> [EXERCISE] Exact copies of all the records below should be returned.

[Items from a dataset]
· · ·

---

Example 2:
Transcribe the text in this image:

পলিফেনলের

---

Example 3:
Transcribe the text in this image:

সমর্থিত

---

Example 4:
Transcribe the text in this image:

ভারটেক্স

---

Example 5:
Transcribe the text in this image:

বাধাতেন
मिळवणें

· · ·

> [RESPONSE TO THIS EXERCISE]
---

Example 2:
Transcribe the text in this image:

পলিফেনলের

---

Example 3:
Transcribe the text in this image:

সমর্থিত

---

Example 4:
Transcribe the text in this image:

ভারটেক্স

---

Example 5:
Transcribe the text in this image:

বাধাতেন
मिळवणें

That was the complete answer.